◆ **To be done**:
A. In the Bill Smith episode page, rewrite the stretch from "What you’ll learn" through "of its time.", replacing "trailblazer" with "pioneer".
B. According to the Bill Smith episode page, in which city and state is the Jefferson County Historical Society based?
C. Take the Bill Smith episode page further, continuing it from where it stops.

---------- Reading text ----------

Episode 192 Part 1: The Jewelry of Bill Smith: JoAnne Spiller’s Mission to Preserve the Trailblazing Designer’s Story

Episode 192

What you’ll learn in this episode:

  • Who jewelry designer Bill Smith was, and why his work and life deserve to be remembered.
  • Why Bill Smith was a trailblazer for Black jewelry designers.
  • How JoAnne tracked down long-forgotten jewelry to create the exhibit “Bill Smith: Madison’s Visionary Jewelry Designer.”
  • Why Bill Smith’s body jewelry was ahead of its time.
  • How jewelry trends trickle down from high jewelry to costume.

About JoAnne Spiller

JoAnne Spiller is the Director of Education at the Jefferson County Historical Society based in Madison, Indiana. She has more than two decades of museum education experience with an emphasis on children’s educational programming. She recently organized the exhibit “Bill Smith: Madison’s Visionary Jewelry Designer,” and is currently conducting research for a book on Bill Smith’s life and career. 

Additional Resources:

Photos:

lucite cuff

Zodiac belt for Richelieu

Smith-St. Jacques brooch back

Smith-St. Jacques brooch front

Ring

Transcript:

Bill Smith was a trendsetting Black jewelry designer who did everything from Cartier collaborations to costume jewelry. His designs were seen on the likes of Lena Horne and Cicely Tyson. Yet in the 30 years since his death, his impact has been largely forgotten. JoAnne Spinner, Director of Education for the Jefferson County Historical Society, hopes to change that with her recent exhibit, “Bill Smith: Madison’s Visionary Jewelry Designer” and a forthcoming book she is currently researching. She joined the Jewelry Journey Podcast to talk about Bill’s trendsetting designs; how he found his path as a gay Black man from a small town; and why his work is worth collecting. Read the episode transcript here. 

Sharon: Hello, everyone. Welcome to the Jewelry Journey Podcast. This is the first part of a two-part episode. Please make sure you subscribe so you can hear part two as soon as it’s released later this week.

Today, we’re talking with JoAnne Spiller, the Director of Education for the Jefferson County Historical Society located in Madison, Indiana. She recently curated an exhibition about Bill Smith who came from Madison, Indiana. A lot of you haven’t heard of Bill Smith. I had never heard of him. He was one of the first, if not the first, Black jewelry designers to garner attention. He was very well-known in the 60s through the 80s but is just a footnote today. JoAnne is going to tell us all about Bill Smith. JoAnne, welcome to the podcast.

---------- Data excerpts ----------

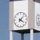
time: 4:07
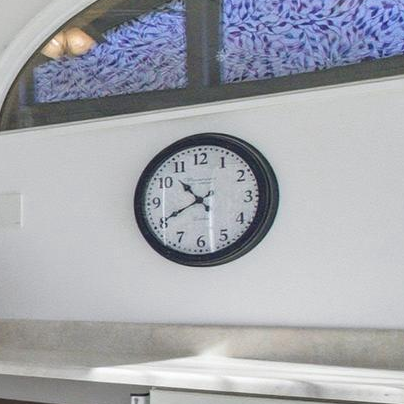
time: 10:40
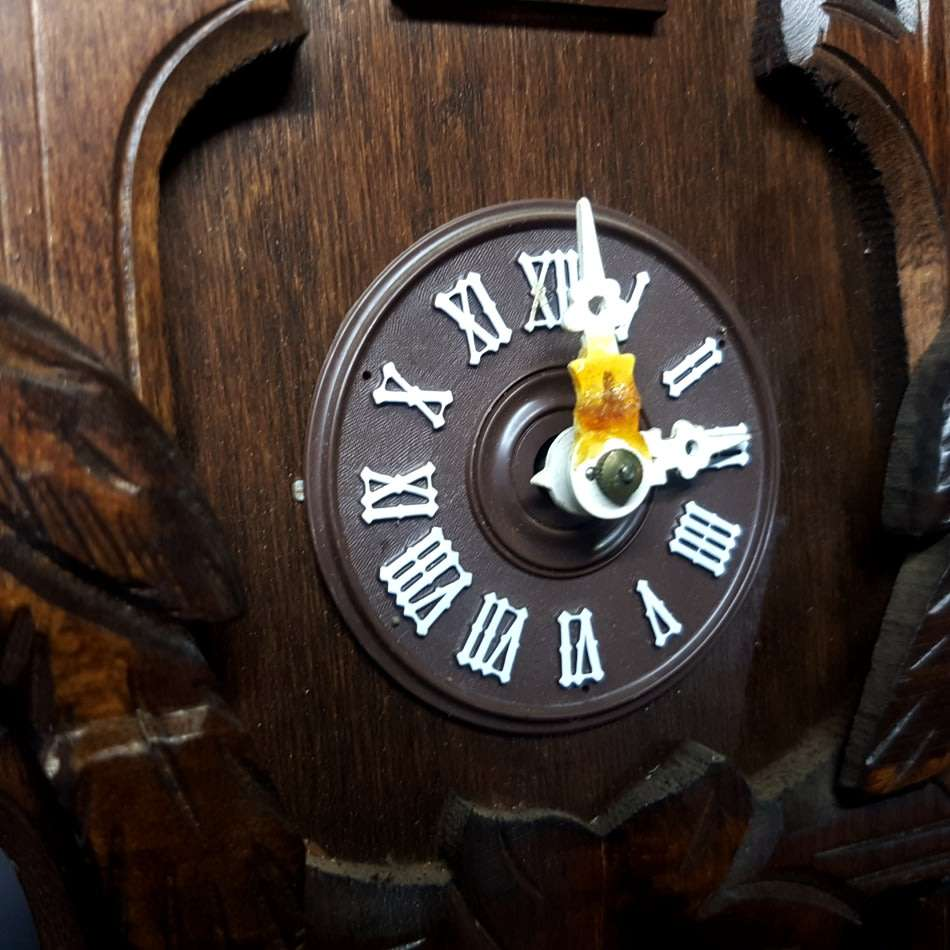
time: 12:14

----------
---------- Data excerpts ----------

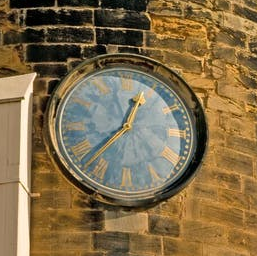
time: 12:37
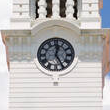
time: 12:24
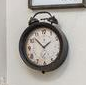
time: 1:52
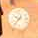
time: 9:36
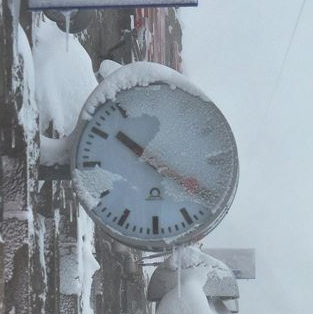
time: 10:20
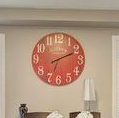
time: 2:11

----------

◆ **Per-task answers**:
A.
What you’ll learn in this episode:

  • Who jewelry designer Bill Smith was, and why his work and life deserve to be remembered.
  • Why Bill Smith was a pioneer for Black jewelry designers.
  • How JoAnne tracked down long-forgotten jewelry to create the exhibit “Bill Smith: Madison’s Visionary Jewelry Designer.”
  • Why Bill Smith’s body jewelry was ahead of its time.

B. Madison, Indiana.

C.
JoAnne: Thank you for having me. I’m very excited to speak with you.

Sharon: I’m so glad you’re here. You came to Bill Smith through your education and your role. Can you tell us a little bit about that?

JoAnne: I have been the Director of Education here for 23 years. In the process of educating students, I have been building a file of famous Madisonians and Jefferson Countians from here who have gone on to do wonderful things. We are a very small community, and I think a lot of children don’t feel like there’s a lot of opportunity. Many of them don’t leave here; they stay. Their families have been here for generations. I wanted to let them know, especially among our minority community, that you can come from a small town and go on to do big and wonderful things out there in the world. 

So, my file included Bill Smith. An article was given to us a few years ago with a note saying, “Hey, did you know anything about him?” and we did not. That started my journey of finding information about Bill. It has become quite an obsession if you ask anybody that knows me, especially my family.

Sharon: I had never heard of him, but he must have been something because he’s all over Google.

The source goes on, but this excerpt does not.